Most of our consultations are short term. The non-compete/patent issues might be appropriate for a long term contract. If faced with this issue, have your lawyer review any contract first. He or she will probably include some reasonable limitations.
- We’ve never lost business over these administrative issues. Once had a case, however, where a small company lawyer was pushing hard for a non-compete. He insinuated perhaps I had something to hide. My comment to the engineering manager – “Well, if your lawyer is so smart, perhaps he can fix your problem.” Incidentally, I got the job after the young hot-shot was overruled.
What about part-time consulting? This adds extra concerns. In addition to client issues, you should avoid consulting for your company’s customers, competitors, or suppliers. You also need to avoid using your company’s resources or working on company time.
An acid test for part time consulting is to ask yourself, “What would I feel if confronted by the president of my company?” If you can honestly say it is none of the company’s business what you do with my your free time, you are on a solid ethical footing.
If you have singed an employment contract that prohibits outside activities, however, you may be stuck.
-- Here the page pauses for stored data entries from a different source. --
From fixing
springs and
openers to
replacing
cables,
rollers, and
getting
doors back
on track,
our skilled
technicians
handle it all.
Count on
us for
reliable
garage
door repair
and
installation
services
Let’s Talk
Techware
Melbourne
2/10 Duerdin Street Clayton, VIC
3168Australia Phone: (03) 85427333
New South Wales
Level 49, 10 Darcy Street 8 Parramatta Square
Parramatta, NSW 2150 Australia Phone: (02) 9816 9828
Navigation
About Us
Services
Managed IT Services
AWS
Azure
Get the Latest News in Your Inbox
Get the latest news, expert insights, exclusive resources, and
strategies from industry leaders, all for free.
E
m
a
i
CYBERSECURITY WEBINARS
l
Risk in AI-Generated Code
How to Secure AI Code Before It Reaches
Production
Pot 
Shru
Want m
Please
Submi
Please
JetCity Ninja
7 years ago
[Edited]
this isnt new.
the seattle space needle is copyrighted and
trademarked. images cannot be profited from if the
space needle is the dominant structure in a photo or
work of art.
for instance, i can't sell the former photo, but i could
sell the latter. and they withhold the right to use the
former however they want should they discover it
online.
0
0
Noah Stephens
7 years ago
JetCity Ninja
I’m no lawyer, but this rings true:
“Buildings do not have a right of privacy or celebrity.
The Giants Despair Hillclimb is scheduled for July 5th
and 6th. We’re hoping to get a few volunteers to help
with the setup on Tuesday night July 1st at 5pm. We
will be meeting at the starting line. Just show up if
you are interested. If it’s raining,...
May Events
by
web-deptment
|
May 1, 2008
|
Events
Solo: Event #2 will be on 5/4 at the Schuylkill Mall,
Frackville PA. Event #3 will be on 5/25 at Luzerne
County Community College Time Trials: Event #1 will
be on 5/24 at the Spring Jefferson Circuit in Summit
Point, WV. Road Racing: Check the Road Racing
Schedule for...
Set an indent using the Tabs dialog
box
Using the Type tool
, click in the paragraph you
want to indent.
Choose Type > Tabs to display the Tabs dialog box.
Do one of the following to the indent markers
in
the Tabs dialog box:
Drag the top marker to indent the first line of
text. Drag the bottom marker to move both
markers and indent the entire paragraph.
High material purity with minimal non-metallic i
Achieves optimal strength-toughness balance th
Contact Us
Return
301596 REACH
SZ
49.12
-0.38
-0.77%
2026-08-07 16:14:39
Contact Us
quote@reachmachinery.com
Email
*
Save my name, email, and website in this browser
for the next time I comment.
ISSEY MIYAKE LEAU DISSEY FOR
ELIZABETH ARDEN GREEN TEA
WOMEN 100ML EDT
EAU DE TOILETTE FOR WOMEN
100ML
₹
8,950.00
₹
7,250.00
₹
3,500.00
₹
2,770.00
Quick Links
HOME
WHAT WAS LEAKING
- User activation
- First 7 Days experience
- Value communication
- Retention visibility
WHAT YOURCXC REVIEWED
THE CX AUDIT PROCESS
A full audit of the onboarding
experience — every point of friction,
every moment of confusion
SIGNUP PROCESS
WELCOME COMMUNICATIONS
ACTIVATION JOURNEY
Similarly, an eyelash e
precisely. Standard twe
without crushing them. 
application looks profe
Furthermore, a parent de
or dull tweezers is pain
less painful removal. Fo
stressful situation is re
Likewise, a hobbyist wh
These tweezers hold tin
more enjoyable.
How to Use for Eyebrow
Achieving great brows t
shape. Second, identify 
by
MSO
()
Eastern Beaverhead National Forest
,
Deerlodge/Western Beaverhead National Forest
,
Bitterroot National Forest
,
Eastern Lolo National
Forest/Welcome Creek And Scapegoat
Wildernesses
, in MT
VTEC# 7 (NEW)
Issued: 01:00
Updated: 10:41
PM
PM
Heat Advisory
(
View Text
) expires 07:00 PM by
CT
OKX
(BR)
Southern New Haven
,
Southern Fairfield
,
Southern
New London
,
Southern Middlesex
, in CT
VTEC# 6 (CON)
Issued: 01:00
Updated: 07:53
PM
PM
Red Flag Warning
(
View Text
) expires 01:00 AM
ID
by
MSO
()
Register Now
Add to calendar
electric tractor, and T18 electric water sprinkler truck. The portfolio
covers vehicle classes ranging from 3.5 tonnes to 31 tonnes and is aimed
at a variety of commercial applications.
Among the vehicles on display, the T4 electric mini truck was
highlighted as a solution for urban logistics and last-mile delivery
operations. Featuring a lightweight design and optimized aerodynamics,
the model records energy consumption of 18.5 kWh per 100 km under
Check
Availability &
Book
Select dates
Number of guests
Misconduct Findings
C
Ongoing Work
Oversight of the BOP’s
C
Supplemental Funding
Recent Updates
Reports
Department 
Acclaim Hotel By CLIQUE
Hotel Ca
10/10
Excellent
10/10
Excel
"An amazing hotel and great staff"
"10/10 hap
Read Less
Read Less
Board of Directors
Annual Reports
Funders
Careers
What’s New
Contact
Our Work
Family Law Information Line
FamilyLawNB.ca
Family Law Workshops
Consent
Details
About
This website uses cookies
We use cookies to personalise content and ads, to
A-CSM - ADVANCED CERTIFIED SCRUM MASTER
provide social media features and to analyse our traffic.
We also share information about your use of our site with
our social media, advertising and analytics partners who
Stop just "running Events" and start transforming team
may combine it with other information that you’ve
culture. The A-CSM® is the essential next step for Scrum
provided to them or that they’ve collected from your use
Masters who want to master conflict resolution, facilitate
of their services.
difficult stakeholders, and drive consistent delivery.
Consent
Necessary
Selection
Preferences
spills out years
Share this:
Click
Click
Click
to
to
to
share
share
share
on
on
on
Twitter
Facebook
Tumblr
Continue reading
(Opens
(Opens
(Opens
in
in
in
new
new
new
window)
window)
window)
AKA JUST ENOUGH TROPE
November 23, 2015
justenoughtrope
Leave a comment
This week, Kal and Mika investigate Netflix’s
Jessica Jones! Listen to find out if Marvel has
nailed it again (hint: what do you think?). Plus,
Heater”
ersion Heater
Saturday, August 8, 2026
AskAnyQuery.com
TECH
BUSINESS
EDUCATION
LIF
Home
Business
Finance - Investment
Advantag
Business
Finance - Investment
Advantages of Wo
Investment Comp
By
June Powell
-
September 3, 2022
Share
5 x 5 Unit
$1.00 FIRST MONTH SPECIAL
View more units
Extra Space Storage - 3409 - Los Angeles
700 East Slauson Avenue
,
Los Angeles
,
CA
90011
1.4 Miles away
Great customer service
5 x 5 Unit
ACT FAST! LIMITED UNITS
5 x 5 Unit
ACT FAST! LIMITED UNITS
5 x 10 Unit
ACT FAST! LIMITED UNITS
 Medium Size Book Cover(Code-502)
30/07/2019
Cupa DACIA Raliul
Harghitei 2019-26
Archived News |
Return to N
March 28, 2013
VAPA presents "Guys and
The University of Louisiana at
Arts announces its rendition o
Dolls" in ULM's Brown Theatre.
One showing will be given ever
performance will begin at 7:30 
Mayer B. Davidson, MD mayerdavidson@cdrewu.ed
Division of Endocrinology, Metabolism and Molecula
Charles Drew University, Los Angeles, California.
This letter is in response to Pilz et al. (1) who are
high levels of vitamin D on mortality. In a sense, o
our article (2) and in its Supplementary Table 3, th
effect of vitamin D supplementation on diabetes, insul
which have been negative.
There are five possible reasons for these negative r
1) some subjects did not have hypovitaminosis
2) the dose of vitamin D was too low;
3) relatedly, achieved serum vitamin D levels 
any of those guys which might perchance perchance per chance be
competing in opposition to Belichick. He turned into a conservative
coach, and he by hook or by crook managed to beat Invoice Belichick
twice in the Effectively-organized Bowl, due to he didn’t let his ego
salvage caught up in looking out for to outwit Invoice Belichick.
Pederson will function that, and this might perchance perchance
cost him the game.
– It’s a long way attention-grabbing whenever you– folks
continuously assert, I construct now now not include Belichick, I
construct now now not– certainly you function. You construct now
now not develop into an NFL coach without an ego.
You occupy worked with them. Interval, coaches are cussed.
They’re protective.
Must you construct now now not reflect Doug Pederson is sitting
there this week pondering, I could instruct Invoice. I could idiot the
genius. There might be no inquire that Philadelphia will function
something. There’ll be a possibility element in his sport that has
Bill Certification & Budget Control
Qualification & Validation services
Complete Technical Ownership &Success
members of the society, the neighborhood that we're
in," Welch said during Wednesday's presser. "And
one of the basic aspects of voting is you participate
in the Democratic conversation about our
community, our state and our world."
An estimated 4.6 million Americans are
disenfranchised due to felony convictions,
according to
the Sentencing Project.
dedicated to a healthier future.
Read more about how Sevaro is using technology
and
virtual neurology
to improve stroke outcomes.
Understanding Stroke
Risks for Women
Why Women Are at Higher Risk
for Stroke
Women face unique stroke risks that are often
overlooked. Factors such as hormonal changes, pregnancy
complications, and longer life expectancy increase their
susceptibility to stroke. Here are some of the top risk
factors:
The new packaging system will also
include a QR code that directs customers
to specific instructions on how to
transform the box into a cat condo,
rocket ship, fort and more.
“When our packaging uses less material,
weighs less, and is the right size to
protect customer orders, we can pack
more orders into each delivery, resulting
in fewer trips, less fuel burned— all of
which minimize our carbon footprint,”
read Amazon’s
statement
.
Unfortunately, many companies today (large and small) think they own you 24/7. You may want to review any agreements with your lawyer. Nevertheless, any outside consulting may jeopardize your full time job, regardless of the legal status. So tread carefully.
One final piece of part-time advice. Keep a low profile with your outside activities. Office politics and petty jealousies can and do cause problems. We’ve seen it happen — enough said.
The bottom line — be ethical! Trust and reputation are fragile. The test is simple — if your actions might embarrass you with your client (or your mother), then don’t do it!